Self-driving cars could be allowed on motorways from 2021

Government consultation asks for evidence on how drivers should use automated lane keeping system that effectively drives a car...

Government to consult public on self-driving cars

The Government has launched a consultation on the regulations that should be in place when drivers use a new safety system that will be able to take over the driving of the car at low speeds in motorway traffic jams. 

Once it’s switched on the automated lane keeping system (ALKS) takes over the steering to keep the vehicle in its lane until the driver takes back control. It can work with a car’s adaptive cruise control system, which will also slow the car down to keep it a safe distance from the car in front. 

Although the driver must be ready to resume control when the ALKS is activated, they don’t have to have their hands on the steering wheel, so they could send text messages or watch videos while the car drives itself. 

Volkswagen Golf autonomous driving

The Government is seeking the views of those in the car industry and road safety organisations so that it can decide on the role of the driver and what rules need to be in place while a driver is using the system. The decision on whether the driver needs to be in control of the car, or if the car is driving itself will determine who would be to blame in the event of an accident. It’s likely that the driver will not be culpable for an accident once the system has been turned on, but they will be liable the moment it’s switched off or they override it. 

If the regulations for using the new technology are approved, it could be available on new cars sold in the UK from spring 2021. 

The consultation is the first step towards legalising the use of ALKS in the UK; it follows the approval of the ALKS Regulation in June 2020 by the United Nations Economic Commission for Europe (UNECE), of which the UK is a member. 

Those in the industry believe ALKS will play a significant role in improving road safety.

Thatcham autonomous driving

AA president, Edmund King, said: “Over the last 50 years, leading edge in-car technology from seat belts to airbags and ABS has helped to save thousands of lives. The Government is right to be consulting on the latest collision-avoidance system, which has the potential to make our roads even safer in the future.”

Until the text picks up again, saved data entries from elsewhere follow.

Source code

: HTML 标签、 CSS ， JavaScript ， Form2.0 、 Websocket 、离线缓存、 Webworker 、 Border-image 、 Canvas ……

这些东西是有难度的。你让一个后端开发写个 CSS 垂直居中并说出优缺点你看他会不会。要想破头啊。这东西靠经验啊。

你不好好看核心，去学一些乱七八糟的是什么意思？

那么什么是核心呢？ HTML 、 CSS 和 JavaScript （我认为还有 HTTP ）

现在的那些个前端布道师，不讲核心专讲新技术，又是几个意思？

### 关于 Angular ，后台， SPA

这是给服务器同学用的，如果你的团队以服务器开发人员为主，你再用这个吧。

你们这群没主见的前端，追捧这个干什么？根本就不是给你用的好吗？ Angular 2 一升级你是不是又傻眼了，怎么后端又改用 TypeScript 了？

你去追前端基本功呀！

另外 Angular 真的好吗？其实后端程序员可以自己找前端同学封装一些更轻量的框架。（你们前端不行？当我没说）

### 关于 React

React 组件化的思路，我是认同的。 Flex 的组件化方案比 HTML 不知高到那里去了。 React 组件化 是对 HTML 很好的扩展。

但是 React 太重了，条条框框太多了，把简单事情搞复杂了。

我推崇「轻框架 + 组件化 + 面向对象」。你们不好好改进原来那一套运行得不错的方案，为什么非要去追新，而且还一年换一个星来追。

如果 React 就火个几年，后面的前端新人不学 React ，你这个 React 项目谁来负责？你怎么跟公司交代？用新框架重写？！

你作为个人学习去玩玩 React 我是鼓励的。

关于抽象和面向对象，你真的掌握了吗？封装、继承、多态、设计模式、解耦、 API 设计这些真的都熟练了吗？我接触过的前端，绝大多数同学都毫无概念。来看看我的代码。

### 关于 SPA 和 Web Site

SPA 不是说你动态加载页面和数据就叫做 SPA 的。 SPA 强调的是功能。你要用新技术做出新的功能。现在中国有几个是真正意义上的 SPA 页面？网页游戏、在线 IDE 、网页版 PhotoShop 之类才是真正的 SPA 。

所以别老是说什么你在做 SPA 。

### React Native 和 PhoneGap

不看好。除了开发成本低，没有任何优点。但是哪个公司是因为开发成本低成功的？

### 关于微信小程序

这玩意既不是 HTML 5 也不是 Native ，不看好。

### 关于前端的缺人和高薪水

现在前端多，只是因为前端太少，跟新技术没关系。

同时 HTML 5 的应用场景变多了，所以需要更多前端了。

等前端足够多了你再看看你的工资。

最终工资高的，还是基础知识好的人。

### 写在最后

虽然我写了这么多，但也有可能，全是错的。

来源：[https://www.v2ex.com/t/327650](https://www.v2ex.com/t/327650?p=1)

And Mike Hawes, SMMT chief executive, said: “Automated technologies for vehicles, of which automated lane keeping is the latest, will be life-changing, making our journeys safer and smoother than ever before and helping prevent some 47,000 serious accidents and save 3900 lives over the next decade.”

Responses gathered from this initial consultation will be used in a public consultation, due to be carried out towards the end of 2020, on the detail of any changes to legislation and The Highway Code that are being proposed to regulate the use of the new technology.